Many people have moved in with relatives. Others are now sheltering in state workers' holiday homes where basic food is being provided.
But by Friday, 16 days after the storm, Siboney still had no electricity.
Teams of electricians were deployed to Santiago province from all over the island within hours of the hurricane hitting.
They have been working late every night to repair thousands of lamp posts and reconnect power lines.
The lights came back on in Cuba's second city, Santiago, late last week. But restoring power to everyone is a huge task.
"We've got no money, not even a spoon to eat with. There's nothing left," Joaquin Barosso shrugs, contemplating the destruction of his house, and his hometown.
"I don't know what we'll do now."
The situation is particularly tough for a poor country like Cuba, which is still struggling to re-house those caught up in the last major storms four years ago.
This time, the government has announced a 50% price cut for construction materials and interest-free loans to repair the damage.
That aid will be means-tested, in line with the new Cuban thinking. Further subsidies are promised for the poorest or hardest hit.
There are already supplies of usually scarce building materials in a street in Siboney, including corrugated iron sheets, metal rods and cement.
Nearby, local officials are compiling data from families about the damage they have suffered.
They have recorded 178 total house collapses in this small area alone.
Housing officer Susen Correa is helping the effort and she assures me: "People were pretty depressed at first, but the mood has lifted since we've been offering support."
"They are traumatised, but we are trying to address as many of their problems as we can."
Across the province, other military and civilian teams were mobilised quickly to clear the streets of rubble and an estimated 6.5m cubic metres (230m cubic feet) of felled trees.
This once lush, green region now looks bare.
And it is not just the small or coastal towns like Siboney that have suffered.
Santiago city itself is a jumble of missing roofs, flattened street signs and smashed windows.
Bizarrely, the giant replica bottle above the original Bacardi rum complex has survived.
By Friday, 18 planeloads of humanitarian aid had arrived in the region from countries including Venezuela, Russia and Japan as well as the International Red Cross and UN.
The resident UN co-ordinator, Barbara Pesce Monteiro, is visiting the hurricane zone.
"This [situation] is extraordinary.
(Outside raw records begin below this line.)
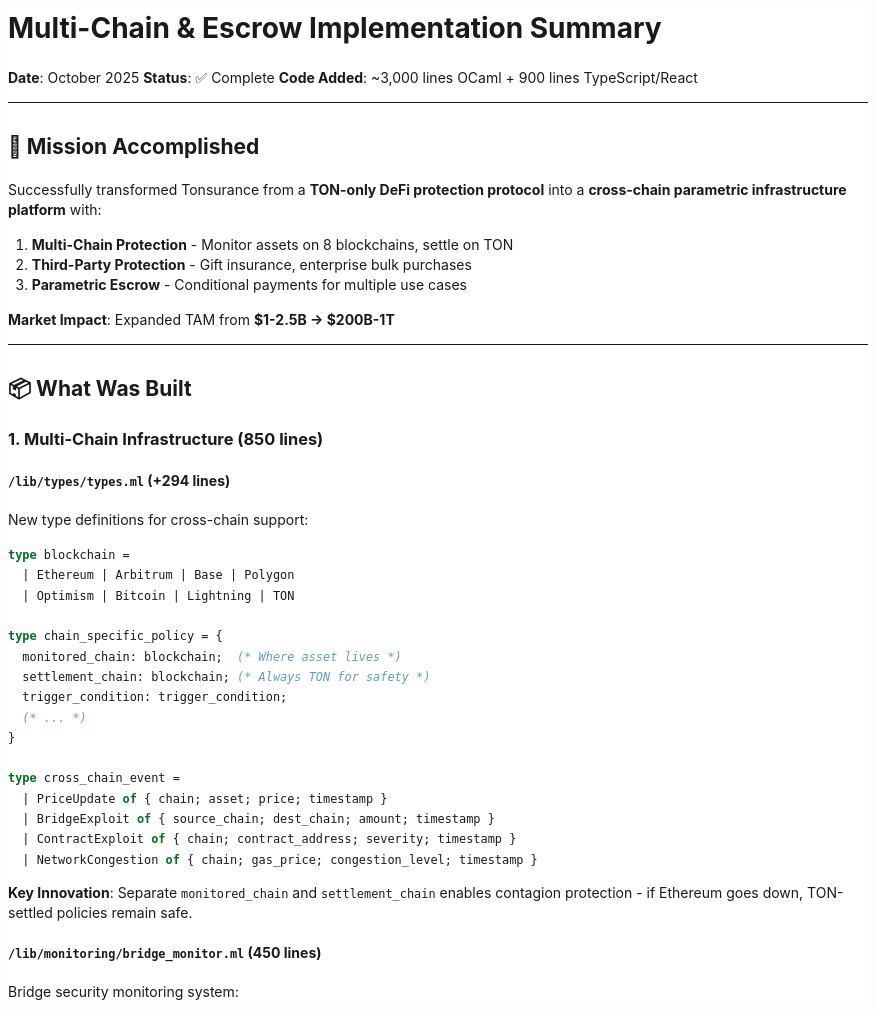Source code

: # Multi-Chain & Escrow Implementation Summary

**Date**: October 2025
**Status**: ✅ Complete
**Code Added**: ~3,000 lines OCaml + 900 lines TypeScript/React

---

## 🎯 Mission Accomplished

Successfully transformed Tonsurance from a **TON-only DeFi protection protocol** into a **cross-chain parametric infrastructure platform** with:

1. **Multi-Chain Protection** - Monitor assets on 8 blockchains, settle on TON
2. **Third-Party Protection** - Gift insurance, enterprise bulk purchases
3. **Parametric Escrow** - Conditional payments for multiple use cases

**Market Impact**: Expanded TAM from **$1-2.5B → $200B-1T**

---

## 📦 What Was Built

### 1. Multi-Chain Infrastructure (850 lines)

#### `/lib/types/types.ml` (+294 lines)
New type definitions for cross-chain support:

```ocaml
type blockchain =
  | Ethereum | Arbitrum | Base | Polygon
  | Optimism | Bitcoin | Lightning | TON

type chain_specific_policy = {
  monitored_chain: blockchain;  (* Where asset lives *)
  settlement_chain: blockchain; (* Always TON for safety *)
  trigger_condition: trigger_condition;
  (* ... *)
}

type cross_chain_event =
  | PriceUpdate of { chain; asset; price; timestamp }
  | BridgeExploit of { source_chain; dest_chain; amount; timestamp }
  | ContractExploit of { chain; contract_address; severity; timestamp }
  | NetworkCongestion of { chain; gas_price; congestion_level; timestamp }
```

**Key Innovation**: Separate `monitored_chain` and `settlement_chain` enables contagion protection - if Ethereum goes down, TON-settled policies remain safe.

#### `/lib/monitoring/bridge_monitor.ml` (450 lines)
Bridge security monitoring system:
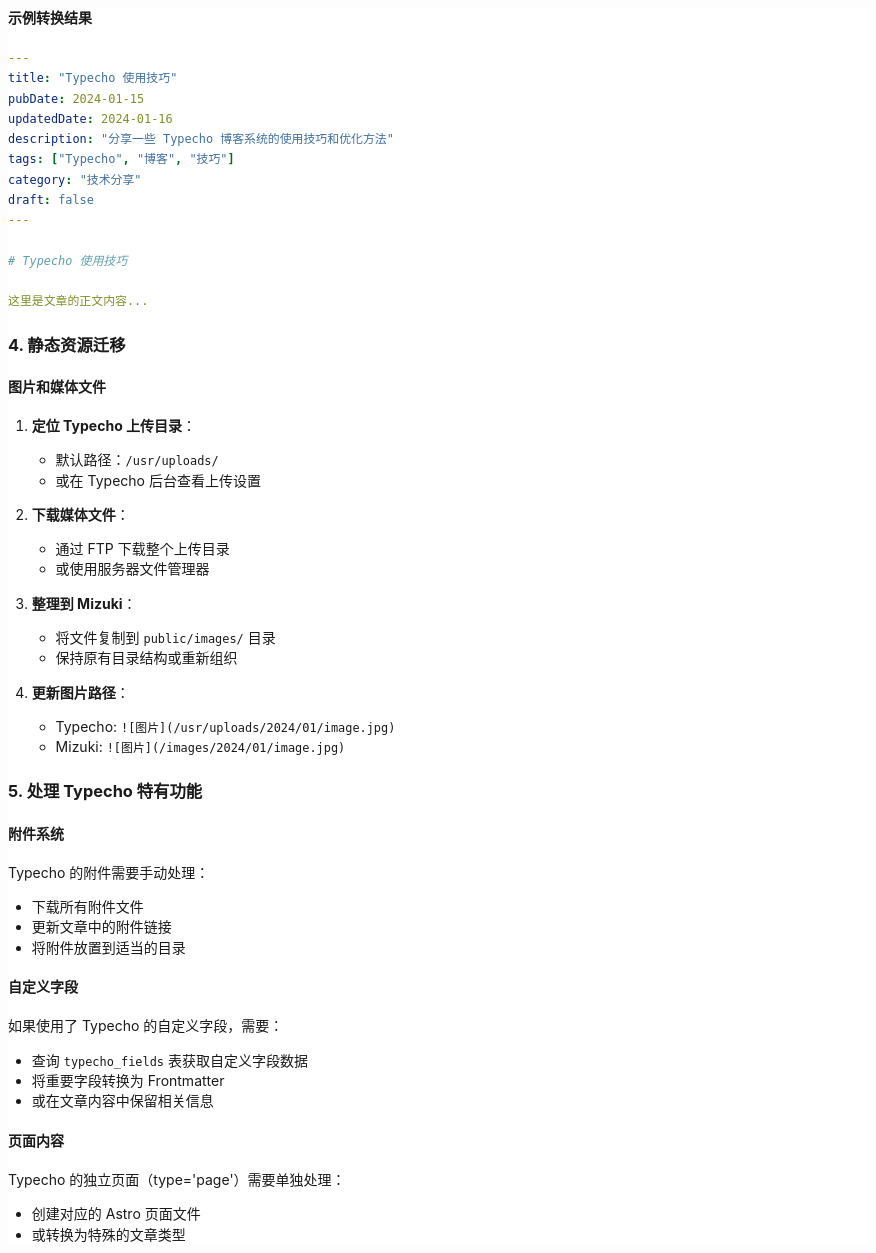 #### 示例转换结果
```yaml
---
title: "Typecho 使用技巧"
pubDate: 2024-01-15
updatedDate: 2024-01-16
description: "分享一些 Typecho 博客系统的使用技巧和优化方法"
tags: ["Typecho", "博客", "技巧"]
category: "技术分享"
draft: false
---

# Typecho 使用技巧

这里是文章的正文内容...
```

### 4. 静态资源迁移

#### 图片和媒体文件

1. **定位 Typecho 上传目录**：
   - 默认路径：`/usr/uploads/`
   - 或在 Typecho 后台查看上传设置

2. **下载媒体文件**：
   - 通过 FTP 下载整个上传目录
   - 或使用服务器文件管理器

3. **整理到 Mizuki**：
   - 将文件复制到 `public/images/` 目录
   - 保持原有目录结构或重新组织

4. **更新图片路径**：
   - Typecho: `![图片](/usr/uploads/2024/01/image.jpg)`
   - Mizuki: `![图片](/images/2024/01/image.jpg)`

### 5. 处理 Typecho 特有功能

#### 附件系统
Typecho 的附件需要手动处理：
- 下载所有附件文件
- 更新文章中的附件链接
- 将附件放置到适当的目录

#### 自定义字段
如果使用了 Typecho 的自定义字段，需要：
- 查询 `typecho_fields` 表获取自定义字段数据
- 将重要字段转换为 Frontmatter
- 或在文章内容中保留相关信息

#### 页面内容
Typecho 的独立页面（type='page'）需要单独处理：
- 创建对应的 Astro 页面文件
- 或转换为特殊的文章类型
Santiago de Cuba had not seen anything like this at least in 60 years. It goes far beyond what they're used to," she explains.
"It has affected a large population and all the livelihoods that go around it. It is obviously on a major scale and needs to be given attention."
None of those many tonnes of foreign aid - food, clothes, and construction materials - have made it to Siboney yet, or its newly homeless.
But Maria Louisa Bueno of the Ministry for Foreign Trade and Investment denies that the government is being excessively slow to deliver aid.
"Institutions like hospitals, homes for the elderly and schools are favoured,"
She points out that storage warehouses need re-roofing after the storm to protect the aid.
"The hurricane victims will be looked after by the government, you can be clear on that," she insists.
On Friday, the Red Cross made the first delivery direct to the population, taking cookery and hygiene packs to the picturesque, but now battered Cayo Granma, a few minutes ferry-ride from the mainland.
The aid had arrived in Cuba the day before. Its delivery, via a long human chain of volunteers, was applauded by residents still picking up the pieces in the wake of Hurricane Sandy.
But this is short-term emergency relief. A massive recovery task lies ahead.
"We have got nothing left but the clothes we were wearing," Roberto Salazar tells me, amidst the flattened ruins of his home.
The enormous rock responsible now stands in what used to be a bedroom. It was thrown through the house by a raging sea.
"I need to find some way of rebuilding it all," Roberto says, quietly. "But it won't be easy."